Two exhibitions that examine human-landscape relations as they appear in contemporary art practices are part of the NYU Abu Dhabi (NYUAD) Art Gallery’s new year’s programme. Maya Allison, the chief curator at the university and executive director of the NYUAD Art Gallery, stated, “We humans have a complicated relationship to our terrain, particularly in an era of catastrophic climate catastrophes. This year’s two exhibitions in our main gallery are a continuation of my curatorial investigation into this timely and vital theme in contemporary art.
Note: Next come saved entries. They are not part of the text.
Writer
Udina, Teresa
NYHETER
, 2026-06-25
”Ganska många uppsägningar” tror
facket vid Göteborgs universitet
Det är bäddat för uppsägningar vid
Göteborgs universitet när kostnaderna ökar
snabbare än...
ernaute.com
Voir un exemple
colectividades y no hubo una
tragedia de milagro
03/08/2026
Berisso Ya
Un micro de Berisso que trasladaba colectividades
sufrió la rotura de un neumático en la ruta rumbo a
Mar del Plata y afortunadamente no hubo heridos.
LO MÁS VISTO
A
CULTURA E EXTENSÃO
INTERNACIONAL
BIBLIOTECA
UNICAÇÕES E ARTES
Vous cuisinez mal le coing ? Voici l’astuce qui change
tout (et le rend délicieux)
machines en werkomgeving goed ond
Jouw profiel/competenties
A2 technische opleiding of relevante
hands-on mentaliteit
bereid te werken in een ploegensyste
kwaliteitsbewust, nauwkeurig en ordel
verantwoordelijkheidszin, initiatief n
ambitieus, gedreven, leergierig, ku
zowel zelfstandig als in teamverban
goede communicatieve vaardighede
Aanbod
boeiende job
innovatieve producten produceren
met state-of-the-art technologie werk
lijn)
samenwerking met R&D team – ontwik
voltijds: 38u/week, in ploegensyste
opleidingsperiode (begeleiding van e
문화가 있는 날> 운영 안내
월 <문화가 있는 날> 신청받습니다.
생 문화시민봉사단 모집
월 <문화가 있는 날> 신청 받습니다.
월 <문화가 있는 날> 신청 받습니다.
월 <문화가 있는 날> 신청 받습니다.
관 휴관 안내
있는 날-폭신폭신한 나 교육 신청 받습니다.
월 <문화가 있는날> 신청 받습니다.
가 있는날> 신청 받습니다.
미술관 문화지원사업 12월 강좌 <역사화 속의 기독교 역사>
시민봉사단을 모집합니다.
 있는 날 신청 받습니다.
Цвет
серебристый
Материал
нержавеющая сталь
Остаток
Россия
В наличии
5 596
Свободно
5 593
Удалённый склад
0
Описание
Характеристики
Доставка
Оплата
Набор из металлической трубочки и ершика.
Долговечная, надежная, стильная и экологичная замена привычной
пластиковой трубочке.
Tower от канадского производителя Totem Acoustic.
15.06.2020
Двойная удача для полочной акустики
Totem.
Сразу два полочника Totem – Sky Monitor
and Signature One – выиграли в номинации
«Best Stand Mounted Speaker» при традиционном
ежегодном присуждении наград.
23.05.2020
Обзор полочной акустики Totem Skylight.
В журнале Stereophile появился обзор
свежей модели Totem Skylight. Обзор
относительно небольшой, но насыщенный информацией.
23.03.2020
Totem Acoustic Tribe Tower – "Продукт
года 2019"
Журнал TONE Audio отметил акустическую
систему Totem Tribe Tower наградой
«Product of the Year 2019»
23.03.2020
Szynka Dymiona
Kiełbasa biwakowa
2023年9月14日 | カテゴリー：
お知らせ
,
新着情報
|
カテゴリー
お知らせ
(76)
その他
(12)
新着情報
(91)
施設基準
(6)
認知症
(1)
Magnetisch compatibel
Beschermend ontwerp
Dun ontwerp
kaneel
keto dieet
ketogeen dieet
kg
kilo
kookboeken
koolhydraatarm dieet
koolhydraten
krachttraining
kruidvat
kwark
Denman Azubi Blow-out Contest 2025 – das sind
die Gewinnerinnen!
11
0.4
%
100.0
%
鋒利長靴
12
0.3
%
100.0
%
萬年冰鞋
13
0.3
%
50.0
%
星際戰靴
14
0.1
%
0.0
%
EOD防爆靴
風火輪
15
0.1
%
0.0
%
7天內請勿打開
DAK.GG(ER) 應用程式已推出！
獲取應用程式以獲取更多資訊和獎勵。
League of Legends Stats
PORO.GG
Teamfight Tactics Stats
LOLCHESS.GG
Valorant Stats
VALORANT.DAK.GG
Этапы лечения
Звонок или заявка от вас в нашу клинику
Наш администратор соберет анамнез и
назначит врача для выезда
“My thinking for our spring exhibition, The only constant, began with Tarek Al-Goussein’s Al Sawaber photo series from 2017, in which he captures the tension between a decaying sci-fi housing complex architecture, and its residents’ posters of a lost natural paradise. Alongside his project, I have selected a series of works in a range of media that speak to our fantasies and terrors around landscape: as refuge and paradise, as sustenance, as property, as energy source, as a threat, and as a register of our threat.”
The spring exhibition, the only constant, will run from February 22 through June 4 and feature pieces by Vivek Vilasini, Clifford Ross, Patty Chang, Gil Heitor Corteso, Sharon Lockhart, Taus Makhacheva, Haroon Mirza, and Tarek Al-Ghoussein.
The exhibition will have an opening reception on February 22nd and be open from 12 pm to 20 pm every day from Tuesday through Sunday.
Allison continued, “Then, this fall, the artist Blane De St. Croix will open a solo exhibition, for which he is developing new work that continues his dialogues with scientists, and considers the relationship of our desert to the arctic. Croix’s large-scale installations and artworks envision landscape through the lens of climate change. This exhibition follows on from a recent tour-de-force of De St. Croix’s work at MASS MoCA in the U.S., titled How to Move a Landscape. His method involves extended periods of research and exploration in places such as the Arctic Circle and the Gobi Desert. It is my hope that both exhibitions will be a place for reflection and dialogue that links to the larger context of 2023 as the UAE’s Year of Sustainability, as our country prepares to host COP28.”